### What you will do
Retype all of the data. Every line must match exactly.

### Provided data
□ □ □ □ □
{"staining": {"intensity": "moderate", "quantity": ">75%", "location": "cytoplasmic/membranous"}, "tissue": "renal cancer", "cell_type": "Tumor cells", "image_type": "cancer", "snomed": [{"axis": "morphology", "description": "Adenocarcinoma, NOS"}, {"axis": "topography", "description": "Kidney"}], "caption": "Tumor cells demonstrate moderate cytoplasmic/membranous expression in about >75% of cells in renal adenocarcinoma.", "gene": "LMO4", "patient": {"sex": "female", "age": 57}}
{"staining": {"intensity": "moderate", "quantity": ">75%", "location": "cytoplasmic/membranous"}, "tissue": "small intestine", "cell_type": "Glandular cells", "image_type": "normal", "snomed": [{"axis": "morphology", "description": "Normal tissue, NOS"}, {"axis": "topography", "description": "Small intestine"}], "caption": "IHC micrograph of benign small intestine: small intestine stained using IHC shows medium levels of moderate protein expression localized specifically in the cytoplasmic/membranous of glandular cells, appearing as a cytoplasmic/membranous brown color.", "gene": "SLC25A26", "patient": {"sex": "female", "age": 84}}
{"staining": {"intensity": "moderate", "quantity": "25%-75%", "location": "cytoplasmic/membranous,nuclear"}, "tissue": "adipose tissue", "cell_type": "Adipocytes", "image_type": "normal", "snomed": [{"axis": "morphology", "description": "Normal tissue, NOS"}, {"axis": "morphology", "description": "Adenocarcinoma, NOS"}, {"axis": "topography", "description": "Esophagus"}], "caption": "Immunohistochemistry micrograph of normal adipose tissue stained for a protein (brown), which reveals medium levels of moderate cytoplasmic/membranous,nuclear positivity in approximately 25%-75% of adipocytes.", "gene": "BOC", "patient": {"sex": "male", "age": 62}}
□ □ □ □ □
### Solution
{"staining": {"intensity": "moderate", "quantity": ">75%", "location": "cytoplasmic/membranous"}, "tissue": "renal cancer", "cell_type": "Tumor cells", "image_type": "cancer", "snomed": [{"axis": "morphology", "description": "Adenocarcinoma, NOS"}, {"axis": "topography", "description": "Kidney"}], "caption": "Tumor cells demonstrate moderate cytoplasmic/membranous expression in about >75% of cells in renal adenocarcinoma.", "gene": "LMO4", "patient": {"sex": "female", "age": 57}}
{"staining": {"intensity": "moderate", "quantity": ">75%", "location": "cytoplasmic/membranous"}, "tissue": "small intestine", "cell_type": "Glandular cells", "image_type": "normal", "snomed": [{"axis": "morphology", "description": "Normal tissue, NOS"}, {"axis": "topography", "description": "Small intestine"}], "caption": "IHC micrograph of benign small intestine: small intestine stained using IHC shows medium levels of moderate protein expression localized specifically in the cytoplasmic/membranous of glandular cells, appearing as a cytoplasmic/membranous brown color.", "gene": "SLC25A26", "patient": {"sex": "female", "age": 84}}
{"staining": {"intensity": "moderate", "quantity": "25%-75%", "location": "cytoplasmic/membranous,nuclear"}, "tissue": "adipose tissue", "cell_type": "Adipocytes", "image_type": "normal", "snomed": [{"axis": "morphology", "description": "Normal tissue, NOS"}, {"axis": "morphology", "description": "Adenocarcinoma, NOS"}, {"axis": "topography", "description": "Esophagus"}], "caption": "Immunohistochemistry micrograph of normal adipose tissue stained for a protein (brown), which reveals medium levels of moderate cytoplasmic/membranous,nuclear positivity in approximately 25%-75% of adipocytes.", "gene": "BOC", "patient": {"sex": "male", "age": 62}}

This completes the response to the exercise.